*** Block opens ***

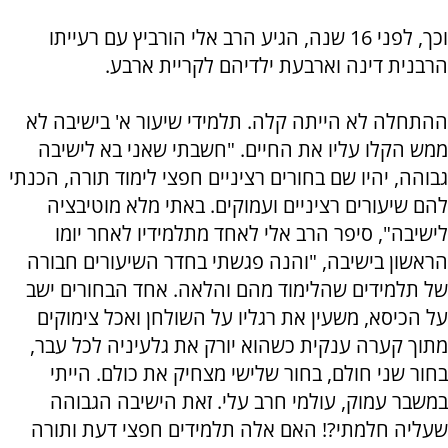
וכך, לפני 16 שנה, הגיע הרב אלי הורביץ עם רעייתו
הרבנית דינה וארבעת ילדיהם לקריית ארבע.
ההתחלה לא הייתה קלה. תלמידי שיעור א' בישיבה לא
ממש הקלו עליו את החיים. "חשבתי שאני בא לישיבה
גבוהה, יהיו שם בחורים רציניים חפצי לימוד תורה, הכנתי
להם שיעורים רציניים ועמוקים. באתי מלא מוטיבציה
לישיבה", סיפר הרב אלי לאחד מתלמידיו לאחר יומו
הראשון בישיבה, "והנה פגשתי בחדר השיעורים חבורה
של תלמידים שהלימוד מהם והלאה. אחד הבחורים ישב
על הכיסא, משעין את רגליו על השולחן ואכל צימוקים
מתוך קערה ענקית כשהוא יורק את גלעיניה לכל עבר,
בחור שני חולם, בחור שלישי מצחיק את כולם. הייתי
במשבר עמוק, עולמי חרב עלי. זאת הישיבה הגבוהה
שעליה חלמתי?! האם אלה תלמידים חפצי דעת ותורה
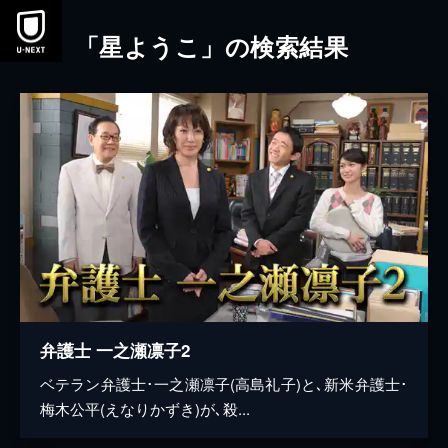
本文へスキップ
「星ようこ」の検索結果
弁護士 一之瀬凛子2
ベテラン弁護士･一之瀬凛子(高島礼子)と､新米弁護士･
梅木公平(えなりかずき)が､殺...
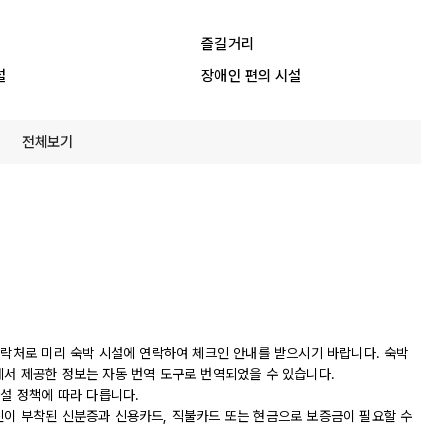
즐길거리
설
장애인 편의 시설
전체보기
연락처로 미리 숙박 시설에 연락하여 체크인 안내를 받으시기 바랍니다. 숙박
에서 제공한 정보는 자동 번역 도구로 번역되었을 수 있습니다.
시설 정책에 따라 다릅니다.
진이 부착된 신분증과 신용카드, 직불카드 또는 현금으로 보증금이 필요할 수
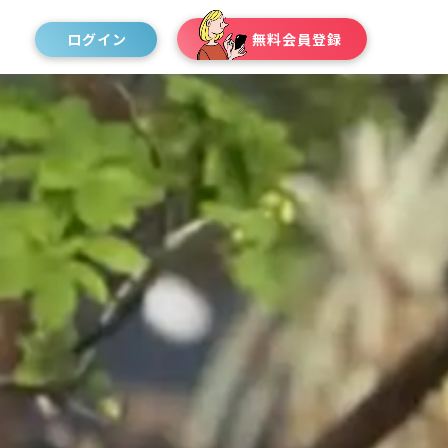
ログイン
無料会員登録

*** Block closes ***
*** Block opens ***

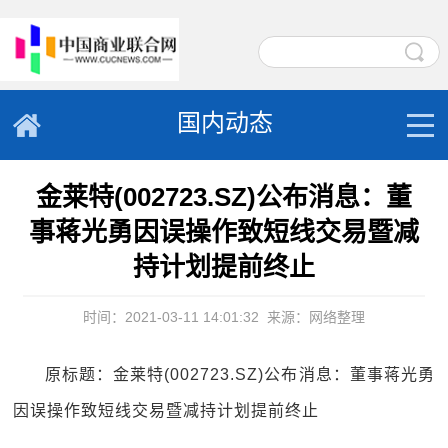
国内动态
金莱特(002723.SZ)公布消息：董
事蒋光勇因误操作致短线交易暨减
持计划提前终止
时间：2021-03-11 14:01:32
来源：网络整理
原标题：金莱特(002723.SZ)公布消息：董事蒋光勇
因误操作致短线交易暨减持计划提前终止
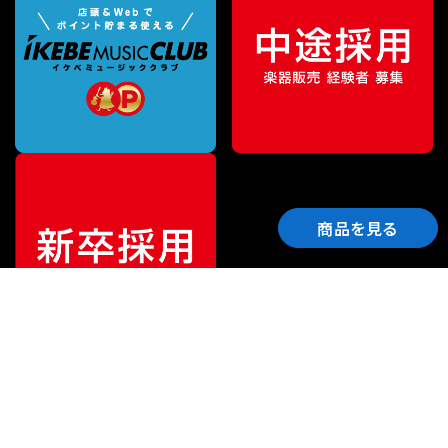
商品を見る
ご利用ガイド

*** Block closes ***

> _EXERCISE_
What is needed is a copy of every line above in which "תלמידים" appears.

> _WORKED SOLUTION_
של תלמידים שהלימוד מהם והלאה. אחד הבחורים ישב
שעליה חלמתי?! האם אלה תלמידים חפצי דעת ותורה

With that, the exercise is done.